Output each record exactly, excluding pictures.

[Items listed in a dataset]
● ● ● ● ● ● ●
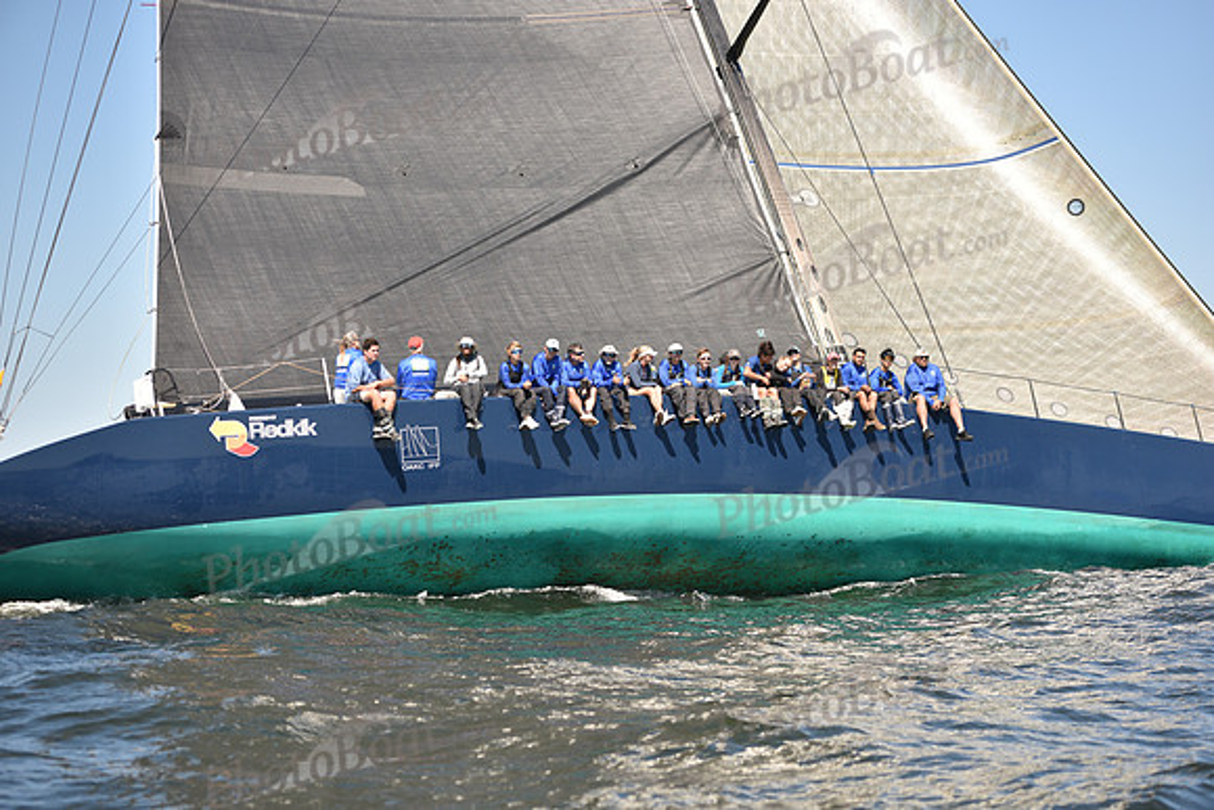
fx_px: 2361
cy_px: 405
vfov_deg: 19.5
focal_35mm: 70
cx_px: 607
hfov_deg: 28.8
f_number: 3.2
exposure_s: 1/1000
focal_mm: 70
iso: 250
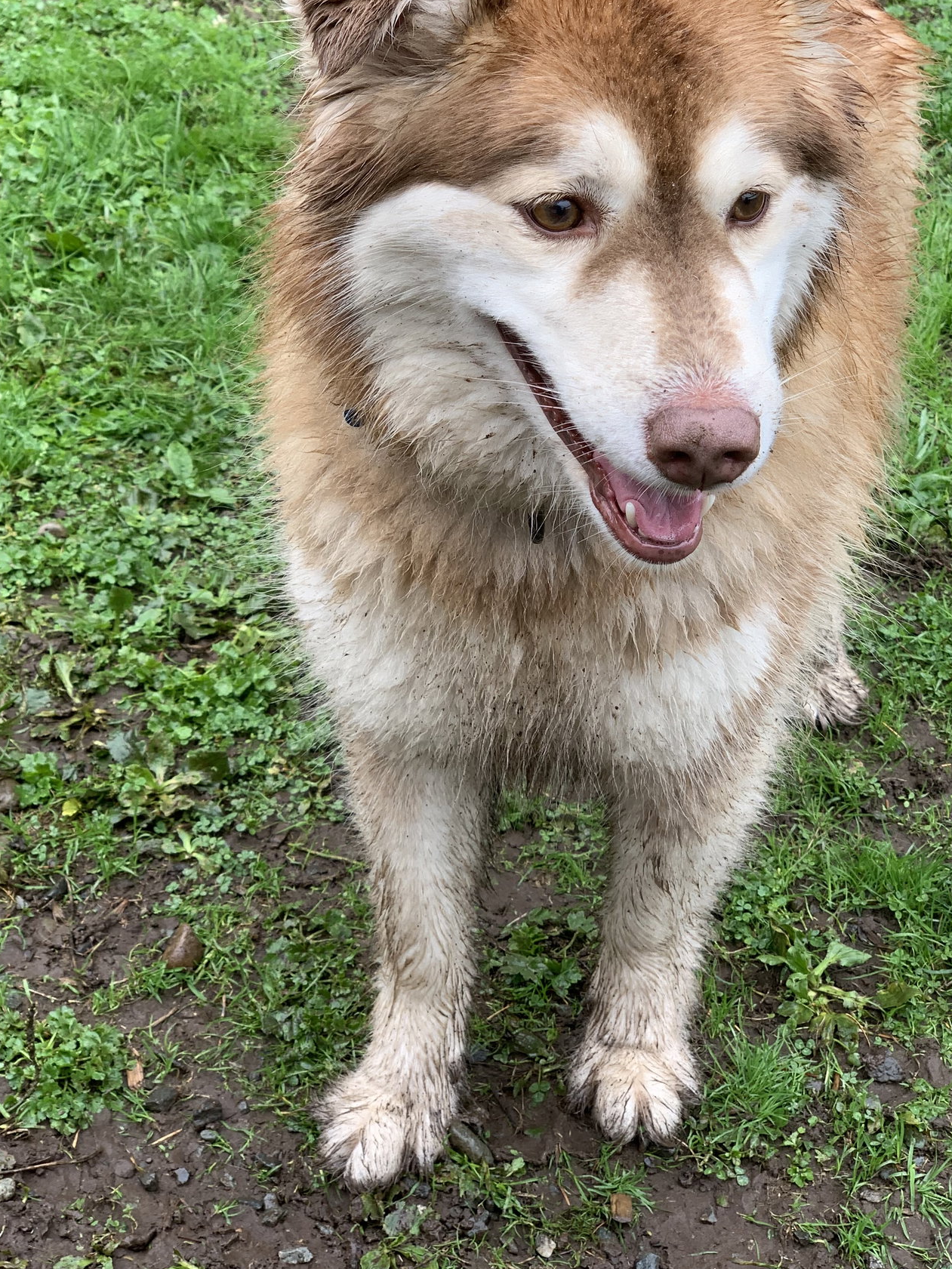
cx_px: 535
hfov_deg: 22.2
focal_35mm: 66
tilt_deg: -29.3
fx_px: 2420
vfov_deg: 29.3
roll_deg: -4.4
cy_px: 499
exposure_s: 1/103
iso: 16
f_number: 2.4
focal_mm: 6
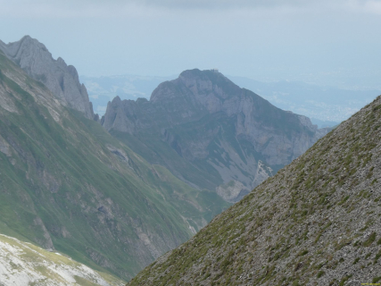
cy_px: 143
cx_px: 190
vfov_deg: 11.0
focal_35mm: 135
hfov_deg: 14.6
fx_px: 1485
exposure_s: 1/400
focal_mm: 24.2
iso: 80
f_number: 5.3
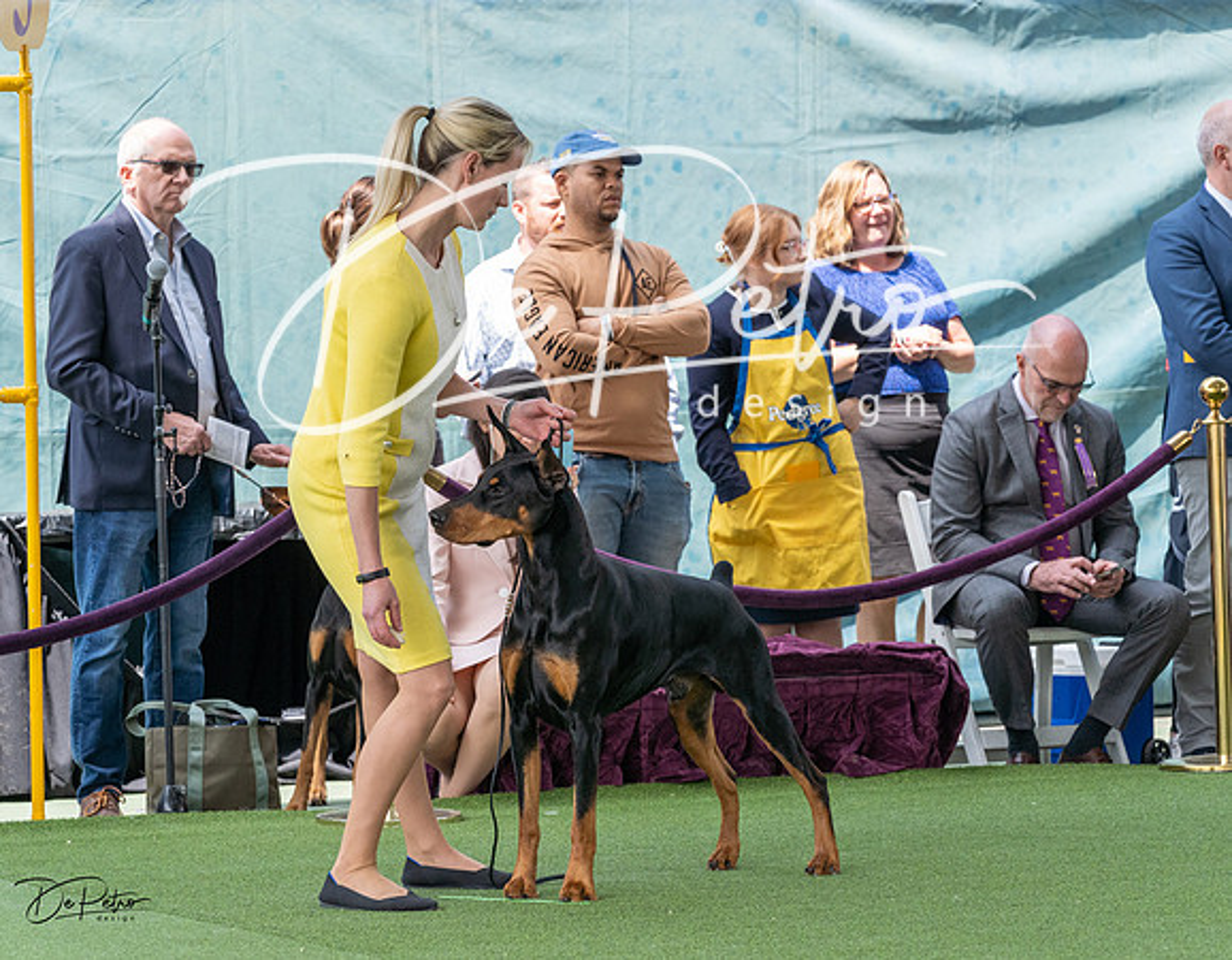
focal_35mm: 149
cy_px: 463
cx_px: 616
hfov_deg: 13.1
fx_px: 5376
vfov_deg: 10.2
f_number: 6.3
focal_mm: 130
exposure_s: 1/1000
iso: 1600
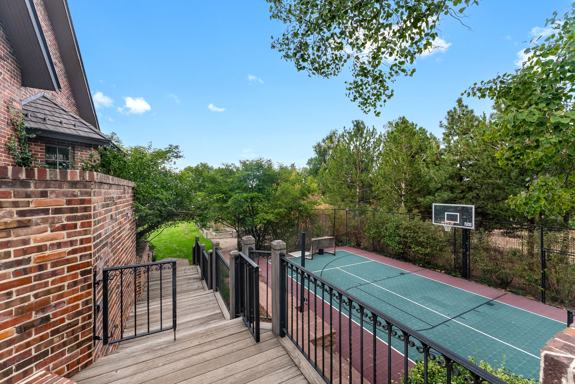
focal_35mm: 14
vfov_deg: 81.3
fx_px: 224
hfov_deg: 104.2
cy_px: 192
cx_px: 288
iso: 400
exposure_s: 1/320
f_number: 7.1
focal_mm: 14
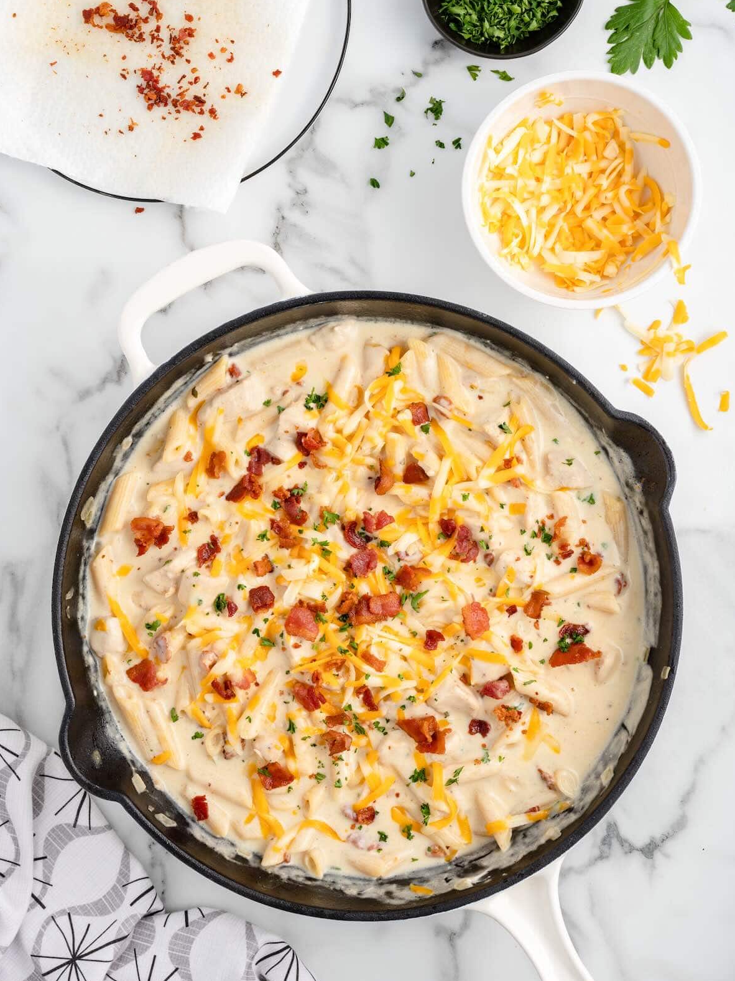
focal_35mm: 55
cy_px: 455
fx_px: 1557
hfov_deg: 26.6
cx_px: 370
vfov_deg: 34.9
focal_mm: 50
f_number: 14
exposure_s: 1/125
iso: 125
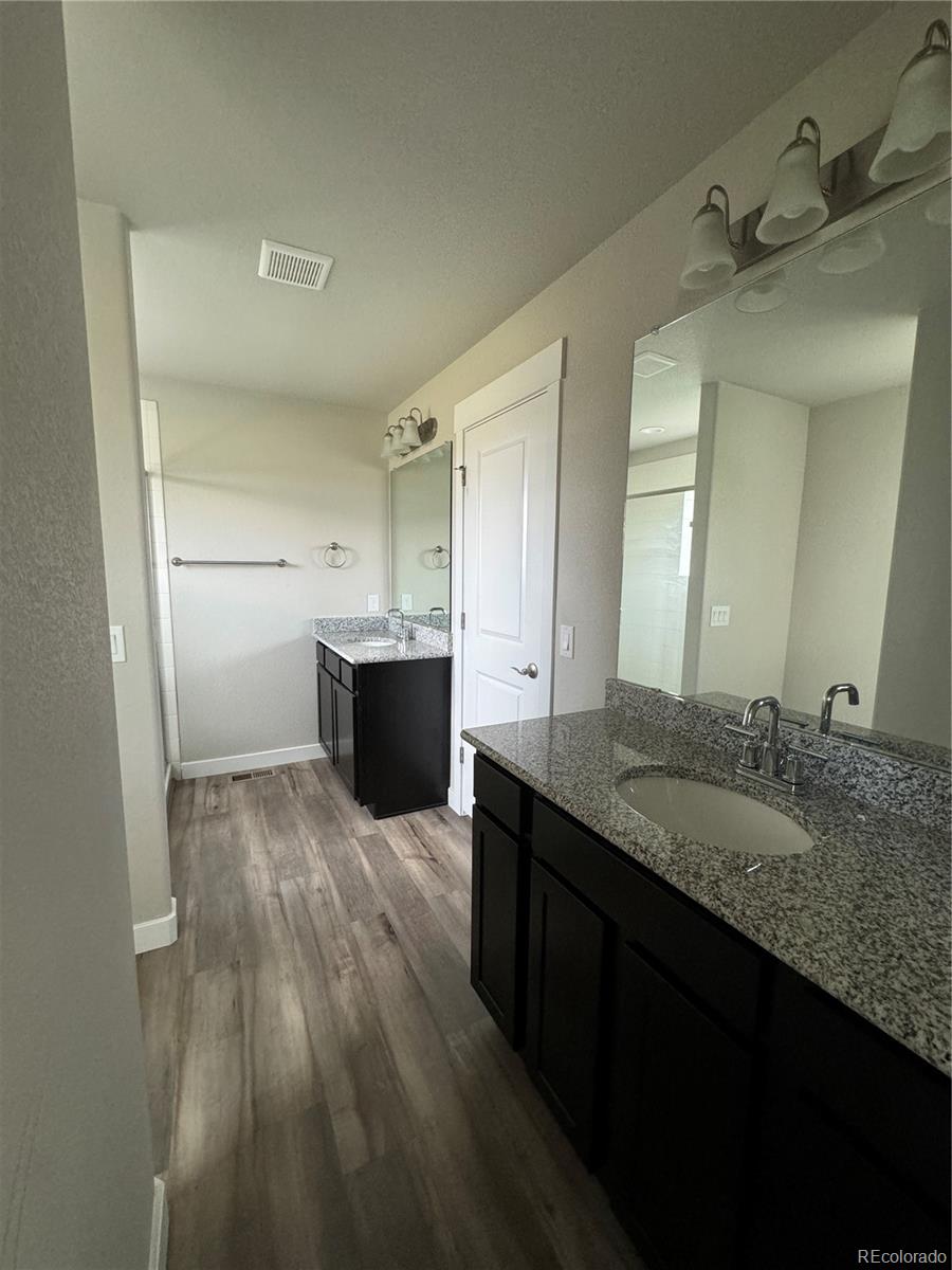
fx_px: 513
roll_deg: -1.0
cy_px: 635
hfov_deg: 85.7
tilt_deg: -7.6
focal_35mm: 14
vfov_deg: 102.1
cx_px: 476
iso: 320
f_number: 2.2
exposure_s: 1/99
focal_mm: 2.22
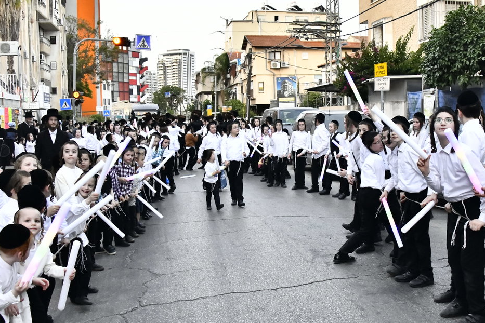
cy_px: 150
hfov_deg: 46.1
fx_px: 566
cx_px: 298
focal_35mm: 42
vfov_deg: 31.9
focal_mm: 28
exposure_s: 1/160
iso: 4000
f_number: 5.6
● ● ● ● ● ● ●
RESULT OF THIS TASK:
fx_px: 2361
cy_px: 405
vfov_deg: 19.5
focal_35mm: 70
cx_px: 607
hfov_deg: 28.8
f_number: 3.2
exposure_s: 1/1000
focal_mm: 70
iso: 250
cx_px: 535
hfov_deg: 22.2
focal_35mm: 66
tilt_deg: -29.3
fx_px: 2420
vfov_deg: 29.3
roll_deg: -4.4
cy_px: 499
exposure_s: 1/103
iso: 16
f_number: 2.4
focal_mm: 6
cy_px: 143
cx_px: 190
vfov_deg: 11.0
focal_35mm: 135
hfov_deg: 14.6
fx_px: 1485
exposure_s: 1/400
focal_mm: 24.2
iso: 80
f_number: 5.3
focal_35mm: 149
cy_px: 463
cx_px: 616
hfov_deg: 13.1
fx_px: 5376
vfov_deg: 10.2
f_number: 6.3
focal_mm: 130
exposure_s: 1/1000
iso: 1600
focal_35mm: 14
vfov_deg: 81.3
fx_px: 224
hfov_deg: 104.2
cy_px: 192
cx_px: 288
iso: 400
exposure_s: 1/320
f_number: 7.1
focal_mm: 14
focal_35mm: 55
cy_px: 455
fx_px: 1557
hfov_deg: 26.6
cx_px: 370
vfov_deg: 34.9
focal_mm: 50
f_number: 14
exposure_s: 1/125
iso: 125
fx_px: 513
roll_deg: -1.0
cy_px: 635
hfov_deg: 85.7
tilt_deg: -7.6
focal_35mm: 14
vfov_deg: 102.1
cx_px: 476
iso: 320
f_number: 2.2
exposure_s: 1/99
focal_mm: 2.22
cy_px: 150
hfov_deg: 46.1
fx_px: 566
cx_px: 298
focal_35mm: 42
vfov_deg: 31.9
focal_mm: 28
exposure_s: 1/160
iso: 4000
f_number: 5.6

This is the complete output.